### [Assignment]
Reproduce the rows below verbatim, from the very beginning through the line containing "mit der persönlichen", including that line.
::: Supplied records :::
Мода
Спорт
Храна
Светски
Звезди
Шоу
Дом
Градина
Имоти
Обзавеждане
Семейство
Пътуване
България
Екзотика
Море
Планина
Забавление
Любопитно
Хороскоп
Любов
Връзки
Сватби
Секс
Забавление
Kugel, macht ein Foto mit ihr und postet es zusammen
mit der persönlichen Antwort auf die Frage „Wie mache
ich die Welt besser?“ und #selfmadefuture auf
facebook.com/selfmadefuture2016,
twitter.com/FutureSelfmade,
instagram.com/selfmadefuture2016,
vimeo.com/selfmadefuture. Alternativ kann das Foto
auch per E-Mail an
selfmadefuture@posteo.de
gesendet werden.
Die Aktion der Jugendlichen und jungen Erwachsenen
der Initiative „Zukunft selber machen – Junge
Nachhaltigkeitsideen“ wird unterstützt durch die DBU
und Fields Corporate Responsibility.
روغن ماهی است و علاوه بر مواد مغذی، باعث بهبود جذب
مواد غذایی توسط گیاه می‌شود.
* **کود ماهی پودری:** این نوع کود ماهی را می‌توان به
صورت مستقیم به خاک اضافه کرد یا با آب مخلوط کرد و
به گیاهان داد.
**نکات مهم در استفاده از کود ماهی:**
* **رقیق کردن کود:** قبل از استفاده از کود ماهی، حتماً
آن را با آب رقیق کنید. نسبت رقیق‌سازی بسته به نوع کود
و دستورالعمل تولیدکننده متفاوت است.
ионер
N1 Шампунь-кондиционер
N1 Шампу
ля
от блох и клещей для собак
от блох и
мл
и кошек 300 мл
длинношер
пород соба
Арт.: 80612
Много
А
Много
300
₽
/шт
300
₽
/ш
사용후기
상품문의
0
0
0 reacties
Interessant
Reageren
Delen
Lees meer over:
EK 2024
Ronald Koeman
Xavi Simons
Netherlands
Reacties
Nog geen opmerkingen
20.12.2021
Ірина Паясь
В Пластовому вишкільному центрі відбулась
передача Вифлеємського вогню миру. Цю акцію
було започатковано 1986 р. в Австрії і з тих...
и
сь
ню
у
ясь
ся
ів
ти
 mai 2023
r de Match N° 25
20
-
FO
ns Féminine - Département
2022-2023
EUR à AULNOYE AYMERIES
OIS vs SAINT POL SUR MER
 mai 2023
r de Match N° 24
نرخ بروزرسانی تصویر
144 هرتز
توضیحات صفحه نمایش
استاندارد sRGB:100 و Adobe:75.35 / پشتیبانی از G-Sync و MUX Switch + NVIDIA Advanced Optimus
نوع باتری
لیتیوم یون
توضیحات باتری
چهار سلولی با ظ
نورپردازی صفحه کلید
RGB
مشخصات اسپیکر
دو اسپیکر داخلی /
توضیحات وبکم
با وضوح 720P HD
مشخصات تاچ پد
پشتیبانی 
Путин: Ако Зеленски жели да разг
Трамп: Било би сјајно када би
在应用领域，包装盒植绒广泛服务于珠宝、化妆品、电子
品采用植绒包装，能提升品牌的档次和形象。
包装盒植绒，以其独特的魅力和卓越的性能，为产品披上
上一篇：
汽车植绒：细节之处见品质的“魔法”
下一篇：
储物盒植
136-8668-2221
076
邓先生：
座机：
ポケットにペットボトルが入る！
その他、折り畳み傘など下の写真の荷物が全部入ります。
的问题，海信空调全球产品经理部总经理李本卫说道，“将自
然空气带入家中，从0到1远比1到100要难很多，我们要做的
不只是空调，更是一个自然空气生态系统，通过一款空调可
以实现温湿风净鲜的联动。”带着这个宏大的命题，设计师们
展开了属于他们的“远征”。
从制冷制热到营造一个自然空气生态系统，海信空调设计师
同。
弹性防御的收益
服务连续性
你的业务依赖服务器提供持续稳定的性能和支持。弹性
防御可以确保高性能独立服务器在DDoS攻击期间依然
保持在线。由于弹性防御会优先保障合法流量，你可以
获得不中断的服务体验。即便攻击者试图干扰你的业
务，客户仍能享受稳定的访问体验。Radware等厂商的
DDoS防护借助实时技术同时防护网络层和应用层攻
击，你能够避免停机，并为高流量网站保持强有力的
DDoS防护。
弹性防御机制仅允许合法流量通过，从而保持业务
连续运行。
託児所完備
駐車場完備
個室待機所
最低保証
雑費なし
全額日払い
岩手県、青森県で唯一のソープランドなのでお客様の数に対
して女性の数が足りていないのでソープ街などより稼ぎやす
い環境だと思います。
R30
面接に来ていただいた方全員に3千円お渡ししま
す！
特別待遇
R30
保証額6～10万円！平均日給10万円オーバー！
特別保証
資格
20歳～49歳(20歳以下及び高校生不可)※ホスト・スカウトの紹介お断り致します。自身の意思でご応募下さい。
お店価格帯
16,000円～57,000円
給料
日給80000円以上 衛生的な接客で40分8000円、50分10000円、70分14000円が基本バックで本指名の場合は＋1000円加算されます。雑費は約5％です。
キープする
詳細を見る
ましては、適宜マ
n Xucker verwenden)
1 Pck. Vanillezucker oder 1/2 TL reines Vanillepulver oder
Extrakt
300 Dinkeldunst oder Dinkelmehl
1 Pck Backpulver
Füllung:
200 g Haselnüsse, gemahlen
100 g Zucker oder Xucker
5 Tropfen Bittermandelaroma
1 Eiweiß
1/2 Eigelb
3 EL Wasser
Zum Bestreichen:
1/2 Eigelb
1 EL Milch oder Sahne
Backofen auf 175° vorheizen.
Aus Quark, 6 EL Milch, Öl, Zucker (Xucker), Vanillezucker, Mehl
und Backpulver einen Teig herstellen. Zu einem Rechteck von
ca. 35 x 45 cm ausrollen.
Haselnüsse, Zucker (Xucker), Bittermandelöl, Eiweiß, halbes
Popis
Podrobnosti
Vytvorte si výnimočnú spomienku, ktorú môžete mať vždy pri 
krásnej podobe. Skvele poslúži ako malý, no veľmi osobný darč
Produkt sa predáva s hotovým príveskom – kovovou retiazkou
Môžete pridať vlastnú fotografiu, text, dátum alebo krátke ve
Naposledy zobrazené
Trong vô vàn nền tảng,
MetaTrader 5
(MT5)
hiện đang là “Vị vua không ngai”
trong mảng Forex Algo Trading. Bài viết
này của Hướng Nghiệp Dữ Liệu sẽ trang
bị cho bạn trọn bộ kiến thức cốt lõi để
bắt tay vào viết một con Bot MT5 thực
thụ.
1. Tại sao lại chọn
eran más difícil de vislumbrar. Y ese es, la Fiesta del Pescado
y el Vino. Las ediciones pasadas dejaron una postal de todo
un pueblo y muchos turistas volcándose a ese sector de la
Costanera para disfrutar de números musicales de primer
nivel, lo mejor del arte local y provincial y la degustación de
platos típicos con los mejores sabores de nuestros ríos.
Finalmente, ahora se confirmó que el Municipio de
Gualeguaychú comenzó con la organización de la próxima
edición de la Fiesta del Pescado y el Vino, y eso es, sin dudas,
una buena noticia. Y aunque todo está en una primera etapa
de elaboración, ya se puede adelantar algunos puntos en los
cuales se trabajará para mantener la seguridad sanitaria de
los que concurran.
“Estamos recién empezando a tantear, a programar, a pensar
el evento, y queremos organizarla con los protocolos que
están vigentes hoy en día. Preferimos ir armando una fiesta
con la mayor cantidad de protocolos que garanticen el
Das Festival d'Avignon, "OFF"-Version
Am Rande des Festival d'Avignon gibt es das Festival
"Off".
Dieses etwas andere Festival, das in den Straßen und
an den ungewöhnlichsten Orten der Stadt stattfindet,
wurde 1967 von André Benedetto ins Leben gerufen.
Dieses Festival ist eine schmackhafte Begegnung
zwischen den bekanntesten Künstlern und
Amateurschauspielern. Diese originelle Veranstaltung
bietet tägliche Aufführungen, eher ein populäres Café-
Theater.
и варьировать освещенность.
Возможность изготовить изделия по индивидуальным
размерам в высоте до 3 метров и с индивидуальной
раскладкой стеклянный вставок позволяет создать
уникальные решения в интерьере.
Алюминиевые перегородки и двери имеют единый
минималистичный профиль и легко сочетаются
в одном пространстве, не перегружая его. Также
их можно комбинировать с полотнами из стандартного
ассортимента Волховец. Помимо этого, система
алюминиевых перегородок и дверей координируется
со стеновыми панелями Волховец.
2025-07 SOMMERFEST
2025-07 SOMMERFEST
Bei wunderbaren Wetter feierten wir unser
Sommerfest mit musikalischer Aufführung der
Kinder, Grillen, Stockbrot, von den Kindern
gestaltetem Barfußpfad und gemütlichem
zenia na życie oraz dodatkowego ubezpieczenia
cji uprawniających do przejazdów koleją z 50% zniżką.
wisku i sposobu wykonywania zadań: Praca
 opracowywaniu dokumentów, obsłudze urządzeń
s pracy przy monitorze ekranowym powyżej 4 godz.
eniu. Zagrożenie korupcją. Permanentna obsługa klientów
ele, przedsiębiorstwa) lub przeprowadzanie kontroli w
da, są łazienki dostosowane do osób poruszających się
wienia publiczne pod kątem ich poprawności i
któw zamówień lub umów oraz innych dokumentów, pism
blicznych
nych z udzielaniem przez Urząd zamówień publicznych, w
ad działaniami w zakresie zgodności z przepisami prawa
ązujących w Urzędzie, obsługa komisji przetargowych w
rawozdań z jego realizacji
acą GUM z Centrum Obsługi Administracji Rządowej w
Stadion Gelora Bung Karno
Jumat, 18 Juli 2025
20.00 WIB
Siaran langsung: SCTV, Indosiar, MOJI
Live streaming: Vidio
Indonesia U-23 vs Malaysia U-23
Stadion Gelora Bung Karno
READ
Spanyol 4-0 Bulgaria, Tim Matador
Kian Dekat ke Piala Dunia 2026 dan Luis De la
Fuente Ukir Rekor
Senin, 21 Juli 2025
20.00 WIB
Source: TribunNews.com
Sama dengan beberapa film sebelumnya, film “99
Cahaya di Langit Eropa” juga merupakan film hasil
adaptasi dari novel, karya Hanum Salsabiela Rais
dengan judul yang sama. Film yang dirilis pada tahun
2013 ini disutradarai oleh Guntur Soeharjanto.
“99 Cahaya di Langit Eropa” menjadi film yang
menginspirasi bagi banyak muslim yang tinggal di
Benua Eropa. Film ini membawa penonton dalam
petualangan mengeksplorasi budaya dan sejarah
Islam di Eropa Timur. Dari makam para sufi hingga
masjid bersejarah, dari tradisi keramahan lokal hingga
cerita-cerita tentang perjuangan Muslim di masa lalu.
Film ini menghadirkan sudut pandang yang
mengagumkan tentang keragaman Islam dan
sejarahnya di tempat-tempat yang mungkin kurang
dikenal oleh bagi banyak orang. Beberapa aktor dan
:::
### [Your response]
Мода
Спорт
Храна
Светски
Звезди
Шоу
Дом
Градина
Имоти
Обзавеждане
Семейство
Пътуване
България
Екзотика
Море
Планина
Забавление
Любопитно
Хороскоп
Любов
Връзки
Сватби
Секс
Забавление
Kugel, macht ein Foto mit ihr und postet es zusammen
mit der persönlichen Antwort auf die Frage „Wie mache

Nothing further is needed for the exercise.